Siyaset denen şey öyle karmaşık bir iş değildir. İki soruya cevap arar. Parayı kimden alacaksın yani neye ne kadar vergi koyacaksın? Aldığın bu parayı nereye harcayacaksın? Bu sorulara verilen cevaplar ve yaptığı uygulamalar iktidarın siyasi konumunu, kimden yana olduğunu belirler.

Örneğin uzaktan eğitime ulaşmaya çalışan öğrencilerin almak istediği bilgisayardan ÖTV alırken pırlantadan ÖTV almazsanız halktan yana olduğunuzu söyleyemez, “eğitim şart” edebiyatı yapamazsınız. Ya da çiftçinin kullandığı mazotu yatla gezen kişinin kullandığı mazottan daha pahalıya satarsanız çiftçiden üreticiden yana olduğunuzu söyleyemezsiniz. Ya da söylersiniz de bu söyleminizin tutarlılığı olmaz.

Yaşadığımız yangın bu gerçeği bir başka boyutuyla daha karşımıza çıkardı. Akdeniz iklim kuşağında olan yani yazları sıcak ve kurak geçen, her yıl irili ufaklı yangınlarla sarsılan bir ülkede yangın söndürme uçağı almak yerine “itibardan tasarruf edilmez” diye özel uçaklar, helikopterler alırsanız yanmasını önleyemediğiniz ormanları, o özel helikopterinize binip havadan izlemekle yetinirsiniz.

Orman yangınlarının olduğu bölgeye özel uçakla gidip “envanterimizde yangın söndürme uçağı yok” denilmesi tesadüf değil siyasi tercihlerin sonucudur.

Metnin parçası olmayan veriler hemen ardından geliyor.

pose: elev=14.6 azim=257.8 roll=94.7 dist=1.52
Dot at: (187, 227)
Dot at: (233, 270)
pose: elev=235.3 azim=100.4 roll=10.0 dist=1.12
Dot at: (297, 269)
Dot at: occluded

Oda TV’nin haberine göre Orman Bakanı Pakdemirli’nin kullandığı özel uçağın parasıyla (8.1 milyon dolar) her biri 5.2 milyon dolar değerinde yaklaşık iki yangın söndürme uçağı alınabiliyor. Ülkede topladığınız vergileri ülkenin temel ihtiyaçlarına, doğal kaynaklarının korunmasına harcamak yerine saraylara, özel uçaklara, makam arabalarına harcar sonra da yanan yerlerin yeniden ağaçlandırılması için IBAN numarası verirseniz halkın çıkarlarını koruduğunuzu söyleyemezseniz.

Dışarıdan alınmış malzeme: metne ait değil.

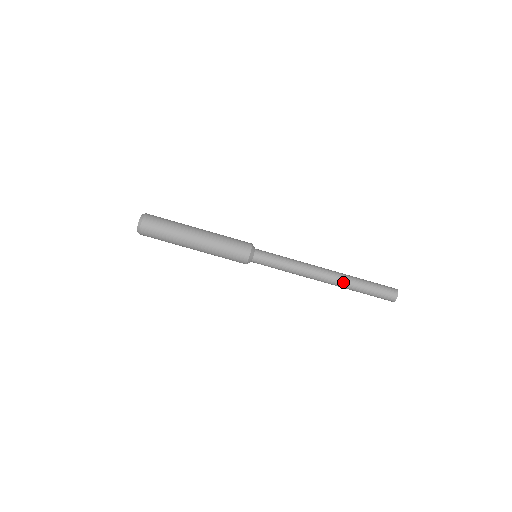
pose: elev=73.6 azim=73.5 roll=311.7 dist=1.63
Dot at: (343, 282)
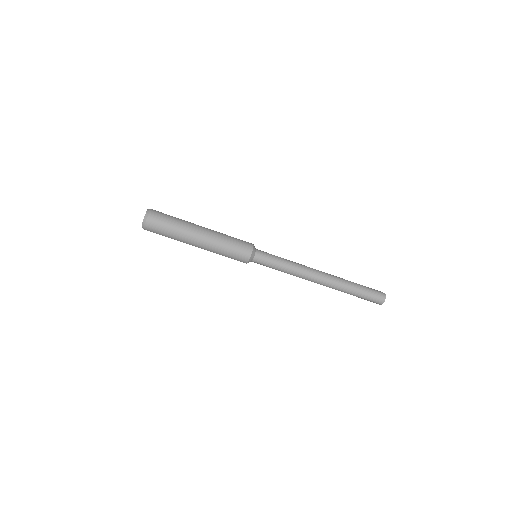
Dot at: (337, 282)
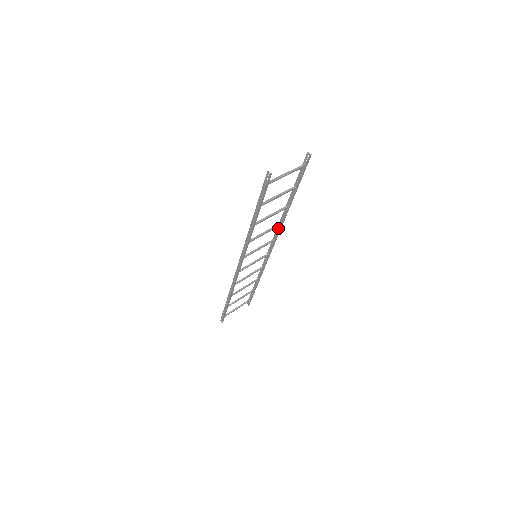
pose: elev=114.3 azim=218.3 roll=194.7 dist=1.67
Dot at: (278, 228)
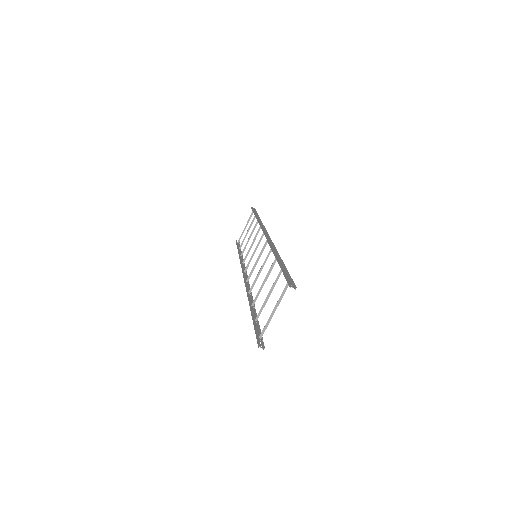
Dot at: occluded
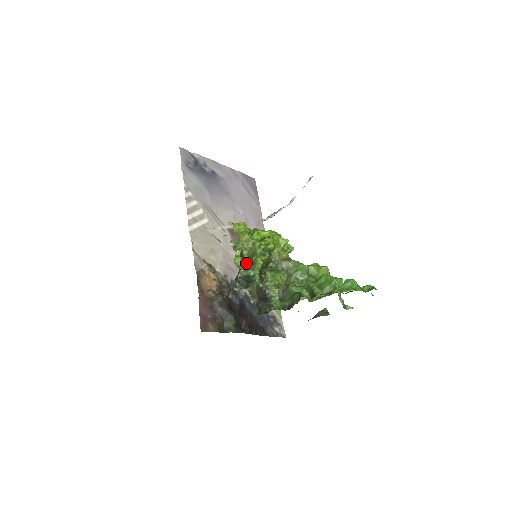
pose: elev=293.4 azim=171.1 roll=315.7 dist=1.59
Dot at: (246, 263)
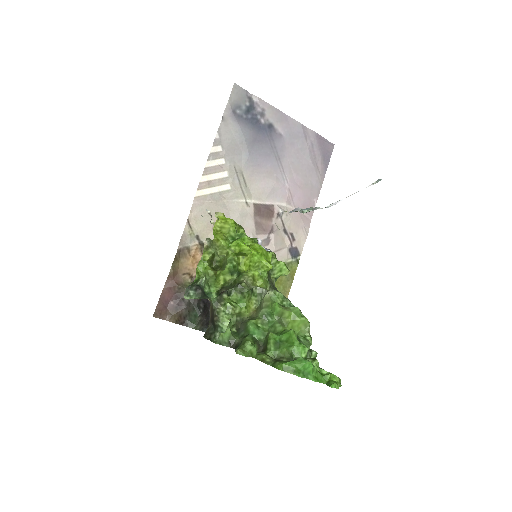
Dot at: (208, 274)
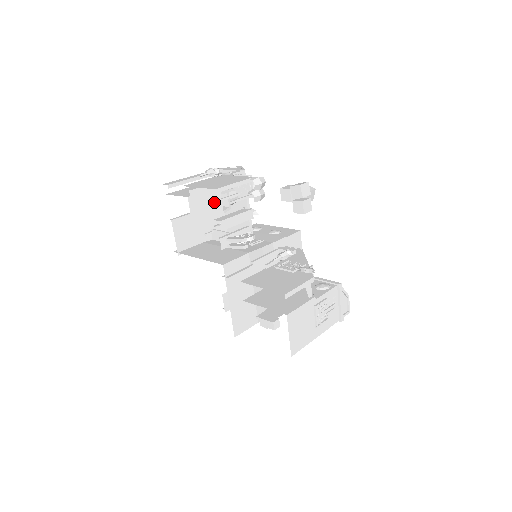
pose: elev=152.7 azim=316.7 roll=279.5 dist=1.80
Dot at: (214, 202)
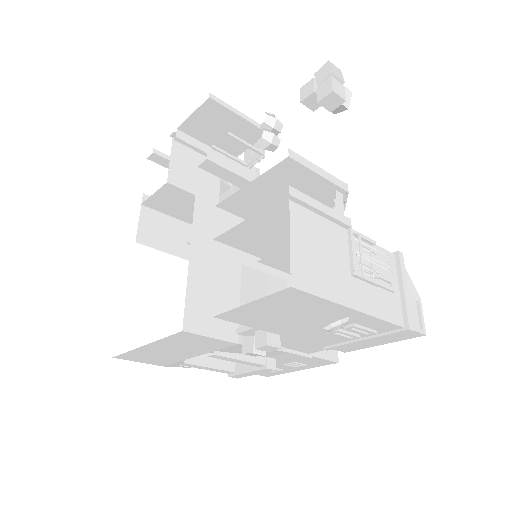
Dot at: (209, 173)
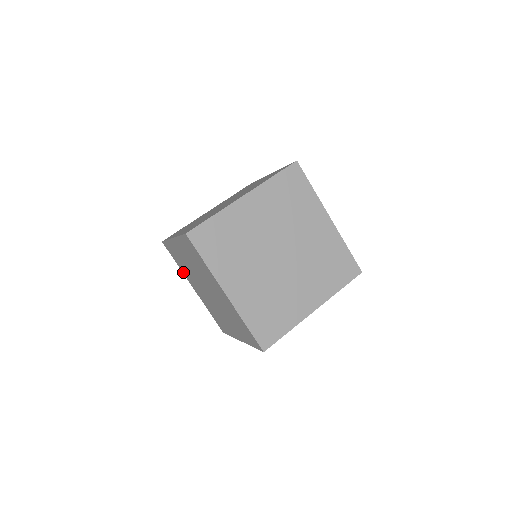
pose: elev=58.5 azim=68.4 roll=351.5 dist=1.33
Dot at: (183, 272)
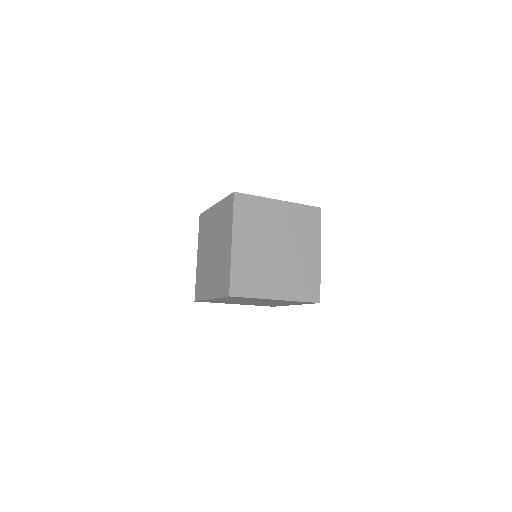
Dot at: (199, 241)
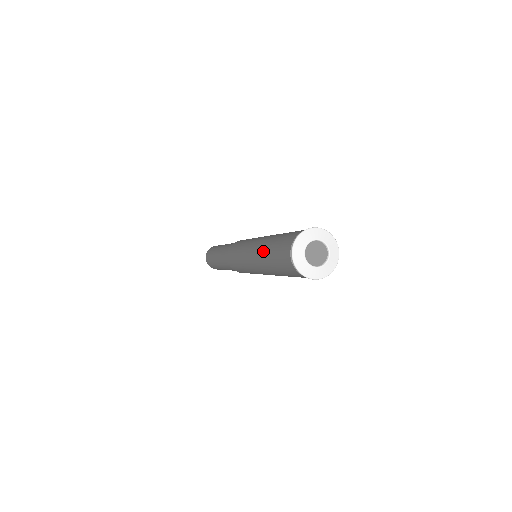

Yaşadığımız yangın siyasi iktidarın tercihlerinin hayatımızı nasıl etkilediğini somut şekilde ortaya koydu. İktidarın tercihleri halktan, ülkenin doğal kaynakların korunmasından yana olmayınca ormanları yanan, ağaçları kesilen, denizleri ölmekte olan, gölleri kuruyan, nehirleri kirlenen bir ülke olduk. Bu tercihlerin bir sonucu olarak felaket bölgelerine uzun araç konvoylarıyla gidenlerin kendisinden çözüm ve çare bekleyen halka verdiği şey kafasına fırlattığı bir paket çaydan öteye geçmiyor.

Yangınlar, daha hızlı karar alınacak diye önümüze konulan cumhurbaşkanlığı sisteminin bütün devlet mekanizmasını nasıl kilitlediğini de gösterdi. Hemen her şey için “cumhurbaşkanının talimatını” bekleyen devlet mekanizması bırakın hızlı karar almayı adeta felç olmuş durumda. Toplanan vergilerin öncelikle nereye harcanacağına, orman yangınları için uçak alınıp alınmayacağına tek bir kişi karar verince sistem işlemez hale geliyor.

Elbette yaşadığımız yangılar bir felaket ve ortaya çıkmasının birden çok nedeni var. Bu nedenlerin birisi de iklim krizi. Ancak yangınların öncesinde, sırasında ve sonrasında yaşadığımız şeyler derin bir yönetim krizi içinde olduğumuzu gösteriyor. Yaşadığımız bu kriz kaderimiz değil ve değiştirmek elimizde. Bizim vergilerimizi harcama konusunda tercihler ortaya koyan siyasi iktidarın bu tercihlerini geniş halk kesimlerinin çıkarına yapmasını sağlamanın yolu bizim oy tercihlerimizi doğru yapmamızdan geçiyor. Yangınlar bize en azından bunu göstermiş olmalı.